----- Records -----
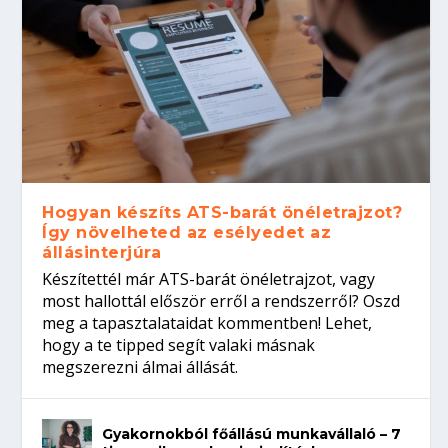
Hogyan készíts ATS-barát önéletrajzot?
Így növelheted az esélyedet az
állásinterjúra
Készítettél már ATS-barát önéletrajzot, vagy
most hallottál először erről a rendszerről? Oszd
meg a tapasztalataidat kommentben! Lehet,
hogy a te tipped segít valaki másnak
megszerezni álmai állását.
Gyakornokból főállású munkavállaló – 7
-----
- Assigned task -
Extract each line of the records that contains the word "önéletrajzot", and copy every such line in full.

- Output below -
Hogyan készíts ATS-barát önéletrajzot?
Készítettél már ATS-barát önéletrajzot, vagy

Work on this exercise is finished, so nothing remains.